Все молчали подавленные. То здесь, то там раздавались всхлипывания и громкий плач. <…> Я вошла в свою квартиру, откуда меня уже не будут гнать милиционеры. Дома никого не было, и я могла, не сдерживаясь, плакать.
Плакать о муже, погибшем в подвале Лубянки в 37 лет, в расцвете сил и таланта; о детях, выросших сиротами с клеймом детей врагов народа, об умерших с горя родителях, о двадцати годах мук, о друзьях, не доживших до реабилитации и зарытых в мерзлой земле Колымы[1808].
Хотя о возвращении из лагерей и ссылки миллионов людей мало что написано в стандартных книгах по истории СССР, оно должно было ошеломить миллионы других советских граждан, с которыми освободившиеся встретились. Закрытый доклад Хрущева, конечно, был потрясением, но он предназначался в первую очередь для партийных руководителей, далеко отстоявших от рядовых граждан. Напротив, появление людей, долгие годы считавшихся мертвыми, довело смысл доклада до сознания очень и очень многих куда более действенным образом. Сталинская эпоха была эпохой тайных пыток и скрытого насилия. И вдруг возникли бывшие лагерники, готовые предъявить живые свидетельства произошедшего.

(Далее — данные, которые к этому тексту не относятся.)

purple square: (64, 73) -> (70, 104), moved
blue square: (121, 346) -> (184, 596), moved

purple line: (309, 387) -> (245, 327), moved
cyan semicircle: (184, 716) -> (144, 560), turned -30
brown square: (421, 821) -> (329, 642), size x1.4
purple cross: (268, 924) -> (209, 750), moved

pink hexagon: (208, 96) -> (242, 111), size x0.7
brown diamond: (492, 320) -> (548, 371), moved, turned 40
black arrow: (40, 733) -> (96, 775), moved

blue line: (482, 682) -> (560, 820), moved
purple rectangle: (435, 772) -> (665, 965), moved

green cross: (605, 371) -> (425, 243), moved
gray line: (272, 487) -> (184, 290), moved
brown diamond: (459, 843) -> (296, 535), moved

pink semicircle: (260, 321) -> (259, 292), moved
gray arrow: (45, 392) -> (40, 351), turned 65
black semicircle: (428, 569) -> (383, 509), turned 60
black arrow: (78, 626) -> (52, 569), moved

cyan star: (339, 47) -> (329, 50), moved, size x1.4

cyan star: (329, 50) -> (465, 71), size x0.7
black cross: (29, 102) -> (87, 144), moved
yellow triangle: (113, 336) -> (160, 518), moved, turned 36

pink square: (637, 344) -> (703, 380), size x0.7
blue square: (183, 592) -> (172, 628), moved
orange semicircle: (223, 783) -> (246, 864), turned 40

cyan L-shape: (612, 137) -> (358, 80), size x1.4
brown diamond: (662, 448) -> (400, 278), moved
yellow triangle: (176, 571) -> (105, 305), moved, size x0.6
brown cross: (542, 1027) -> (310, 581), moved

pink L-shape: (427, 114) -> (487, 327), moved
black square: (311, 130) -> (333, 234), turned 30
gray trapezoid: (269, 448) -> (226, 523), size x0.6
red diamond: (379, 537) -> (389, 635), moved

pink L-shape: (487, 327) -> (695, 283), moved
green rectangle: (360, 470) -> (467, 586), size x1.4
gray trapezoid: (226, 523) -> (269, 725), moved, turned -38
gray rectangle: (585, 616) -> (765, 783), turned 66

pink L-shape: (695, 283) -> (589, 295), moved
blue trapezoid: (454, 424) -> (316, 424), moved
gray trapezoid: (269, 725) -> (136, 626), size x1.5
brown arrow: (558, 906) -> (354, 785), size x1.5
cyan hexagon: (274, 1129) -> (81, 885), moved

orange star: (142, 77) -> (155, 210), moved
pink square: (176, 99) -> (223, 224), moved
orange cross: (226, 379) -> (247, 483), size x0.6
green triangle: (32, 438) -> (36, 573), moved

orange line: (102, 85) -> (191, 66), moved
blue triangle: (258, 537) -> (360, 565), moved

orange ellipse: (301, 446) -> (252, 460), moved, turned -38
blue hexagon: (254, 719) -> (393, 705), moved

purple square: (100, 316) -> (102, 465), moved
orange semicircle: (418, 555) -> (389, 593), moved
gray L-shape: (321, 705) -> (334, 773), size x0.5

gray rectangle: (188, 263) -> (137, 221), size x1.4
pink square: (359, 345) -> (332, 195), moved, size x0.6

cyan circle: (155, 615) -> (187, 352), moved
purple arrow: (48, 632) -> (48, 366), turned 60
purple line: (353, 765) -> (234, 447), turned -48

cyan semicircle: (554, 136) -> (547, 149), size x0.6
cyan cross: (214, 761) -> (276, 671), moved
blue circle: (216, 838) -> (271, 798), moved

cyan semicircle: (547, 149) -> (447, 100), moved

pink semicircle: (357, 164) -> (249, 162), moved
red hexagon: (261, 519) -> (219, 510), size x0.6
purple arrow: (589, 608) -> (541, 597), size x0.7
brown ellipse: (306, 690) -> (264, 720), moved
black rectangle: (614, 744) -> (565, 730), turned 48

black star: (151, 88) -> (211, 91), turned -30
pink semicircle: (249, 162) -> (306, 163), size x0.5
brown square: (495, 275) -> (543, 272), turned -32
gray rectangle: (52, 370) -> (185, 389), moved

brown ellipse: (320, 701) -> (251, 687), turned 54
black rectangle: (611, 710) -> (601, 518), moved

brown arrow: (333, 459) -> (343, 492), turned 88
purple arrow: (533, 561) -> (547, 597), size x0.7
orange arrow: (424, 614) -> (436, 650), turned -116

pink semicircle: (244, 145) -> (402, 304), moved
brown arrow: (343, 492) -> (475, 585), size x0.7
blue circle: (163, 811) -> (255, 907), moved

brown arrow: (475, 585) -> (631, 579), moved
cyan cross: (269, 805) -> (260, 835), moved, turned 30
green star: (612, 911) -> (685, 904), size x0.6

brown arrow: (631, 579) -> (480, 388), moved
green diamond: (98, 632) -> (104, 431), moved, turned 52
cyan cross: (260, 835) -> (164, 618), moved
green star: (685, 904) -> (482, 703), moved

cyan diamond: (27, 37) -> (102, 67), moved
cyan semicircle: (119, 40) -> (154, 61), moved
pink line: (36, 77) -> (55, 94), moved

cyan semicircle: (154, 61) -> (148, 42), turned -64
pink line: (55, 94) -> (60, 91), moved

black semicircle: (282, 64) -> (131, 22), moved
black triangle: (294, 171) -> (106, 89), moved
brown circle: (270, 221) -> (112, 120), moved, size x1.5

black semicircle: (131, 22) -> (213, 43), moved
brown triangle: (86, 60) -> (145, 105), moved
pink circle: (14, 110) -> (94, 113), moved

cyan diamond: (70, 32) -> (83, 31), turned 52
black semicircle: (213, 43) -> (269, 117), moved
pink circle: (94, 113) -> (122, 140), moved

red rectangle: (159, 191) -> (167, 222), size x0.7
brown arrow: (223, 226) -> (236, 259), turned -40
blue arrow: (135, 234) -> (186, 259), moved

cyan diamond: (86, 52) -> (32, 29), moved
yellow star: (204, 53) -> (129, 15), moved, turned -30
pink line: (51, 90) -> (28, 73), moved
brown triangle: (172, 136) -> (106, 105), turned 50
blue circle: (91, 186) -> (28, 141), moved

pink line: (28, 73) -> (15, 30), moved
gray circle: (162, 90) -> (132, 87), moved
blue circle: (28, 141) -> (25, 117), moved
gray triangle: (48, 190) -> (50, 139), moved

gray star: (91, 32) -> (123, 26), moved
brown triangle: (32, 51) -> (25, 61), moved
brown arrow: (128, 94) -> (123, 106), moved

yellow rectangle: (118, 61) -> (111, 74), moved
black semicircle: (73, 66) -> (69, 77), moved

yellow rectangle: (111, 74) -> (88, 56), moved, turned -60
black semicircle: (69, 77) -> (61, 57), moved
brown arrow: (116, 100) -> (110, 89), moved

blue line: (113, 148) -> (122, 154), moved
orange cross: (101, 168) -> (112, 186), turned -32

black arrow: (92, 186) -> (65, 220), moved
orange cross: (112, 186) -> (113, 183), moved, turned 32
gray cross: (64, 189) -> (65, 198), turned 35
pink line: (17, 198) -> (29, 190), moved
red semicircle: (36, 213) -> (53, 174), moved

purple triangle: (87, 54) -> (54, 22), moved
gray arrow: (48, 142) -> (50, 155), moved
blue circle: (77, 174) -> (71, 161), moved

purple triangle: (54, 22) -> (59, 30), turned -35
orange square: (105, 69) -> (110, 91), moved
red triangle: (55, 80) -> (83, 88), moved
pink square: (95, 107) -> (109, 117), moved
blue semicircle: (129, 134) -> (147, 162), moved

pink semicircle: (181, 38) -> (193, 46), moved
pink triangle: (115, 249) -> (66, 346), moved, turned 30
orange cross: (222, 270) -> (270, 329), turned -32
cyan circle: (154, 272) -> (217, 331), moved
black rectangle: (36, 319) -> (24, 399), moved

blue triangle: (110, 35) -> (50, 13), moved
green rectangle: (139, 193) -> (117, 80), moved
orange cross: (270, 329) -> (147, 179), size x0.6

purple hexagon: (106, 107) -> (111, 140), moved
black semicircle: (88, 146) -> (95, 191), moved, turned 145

Кроме того, они приносили новости, хорошие и плохие, о давно исчезнувших людях. В 1950‑е годы обычным делом для выпущенных на свободу было посещать родственников своих умерших или живых товарищей и передавать устные сообщения или предсмертные слова. М. С. Ротфорт, возвращаясь в Харьков, заехал в Читу и Иркутск повидать семьи друзей[1809]. Густав Герлинг-Грудзинский нанес неловкий визит семье своего солагерника генерала Круглова. Жена генерала испугалась, не сказал ли гость ее дочери, что отец получил новый срок, часто поглядывала на часы и не позволила ему остаться переночевать[1810].